However, this misses something! In the parallel transport problem above, to get the right total answer about how the vector rotates globally we have to keep track of how the basis vectors vary along the path. Here, it turns out that we have to keep track of how the state itself, \(| \psi \rangle\), varies locally with \(\lambda\). To stretch the stopwatch analogy, imagine that the hand of the stopwatch can also gain or lose time along the way because the positioning of the numbers on the watch face (determined by \(| \psi \rangle \) ) is actually also varying along the path.
[Mathematically, that second contribution to the phase adds up to be \( \int \langle \psi(\lambda)| \partial_{\lambda}| \psi(\lambda) \rangle d \lambda\).
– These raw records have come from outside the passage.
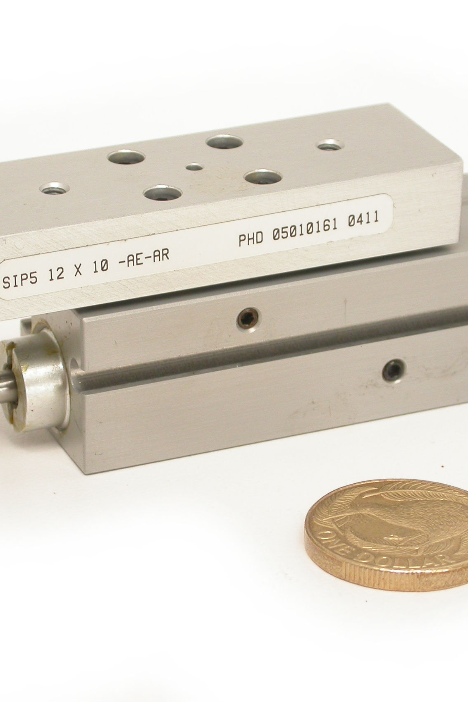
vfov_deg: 12.3
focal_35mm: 167
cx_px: 215
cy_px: 352
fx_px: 3256
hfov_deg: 8.2
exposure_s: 1/27.7
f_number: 4.4
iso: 100
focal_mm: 24.9
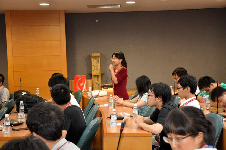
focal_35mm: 75
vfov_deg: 18.1
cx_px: 113
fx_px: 470
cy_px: 75
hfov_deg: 27.0
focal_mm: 50
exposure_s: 1/10
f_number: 5
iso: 800
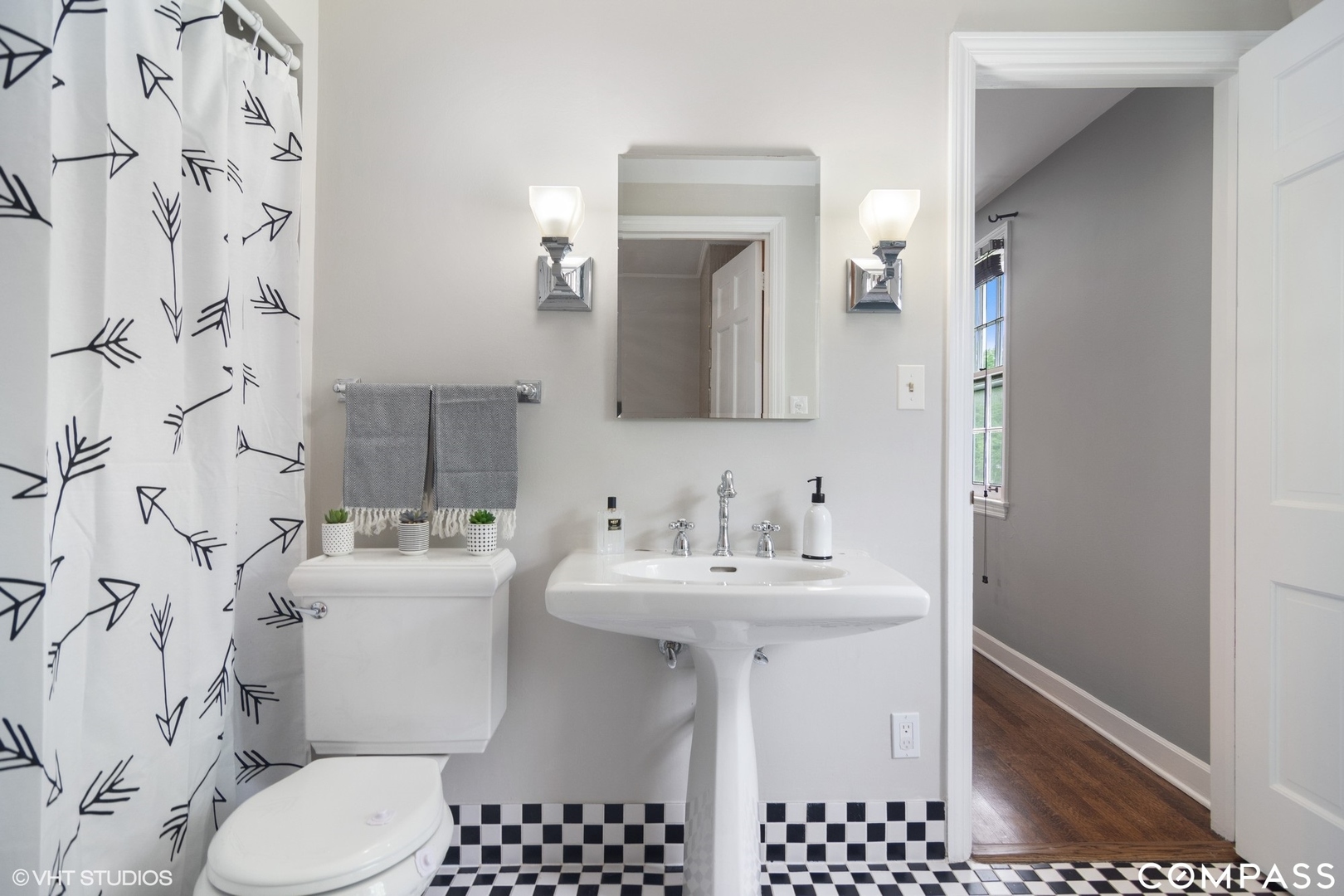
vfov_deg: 67.4
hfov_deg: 90.0
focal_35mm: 18
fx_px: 672
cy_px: 448
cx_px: 672
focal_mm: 12
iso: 200
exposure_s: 1/15
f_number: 8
Generally \(\lambda\) could be a vectorial thing with multiple components, so that \(\partial_{\lambda}\) would be a gradient operator with respect to \(\lambda\), and the integral would be a line integral along some trajectory of \(\lambda\). It turns out that if you want to, you can define the integrand to be an effective vector potential called the Berry connection. The curl of that vector potential is some effective magnetic field, called the Berry curvature. Then the line integral above, if it's around some closed path in \(\lambda\), is equal to the flux of that effective magnetic field through the closed path, and the accumulated Berry phase around that closed path is then analogous to the Aharonov-Bohm phase.]
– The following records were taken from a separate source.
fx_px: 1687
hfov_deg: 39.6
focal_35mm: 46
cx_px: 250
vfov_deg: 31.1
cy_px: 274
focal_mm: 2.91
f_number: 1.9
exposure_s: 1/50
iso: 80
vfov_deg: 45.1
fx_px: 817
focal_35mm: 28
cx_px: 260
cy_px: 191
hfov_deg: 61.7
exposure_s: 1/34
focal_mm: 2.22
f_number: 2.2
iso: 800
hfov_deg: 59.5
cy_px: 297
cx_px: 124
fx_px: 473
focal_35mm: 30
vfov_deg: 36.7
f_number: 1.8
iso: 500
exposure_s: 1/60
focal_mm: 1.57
Why is any of this of interest in condensed matter?
Well, one approach to worrying about the electronic properties of conducting (crystalline) materials is to think about starting off some electronic wavepacket, initially centered around some particular Bloch state at an initial (crystal) momentum \(\mathbf{p} = \hbar \mathbf{k}\). Then we let that wavepacket propagate around, following the rules of "semiclassical dynamics" - the idea that there is some Fermi velocity \(\partial E(\mathbf{k})/\partial \mathbf{k}\) (related to how the wavepacket racks up phase as it propagates in space), and we basically write down \(\mathbf{F} = m\mathbf{a}\) using electric and magnetic fields. Here, there is the usual phase that adds up from the wavepacket propagating in space (the Fermi velocity piece), but there can be an additional Berry phase which here comes from how the Bloch states actually vary throughout \(\mathbf{k}\)-space. That can be written in terms of an "anomalous velocity" (anomalous because it's not from the usual Fermi velocity picture), and can lead to things like the anomalous Hall effect and a bunch of other measurable consequences, including topological fun.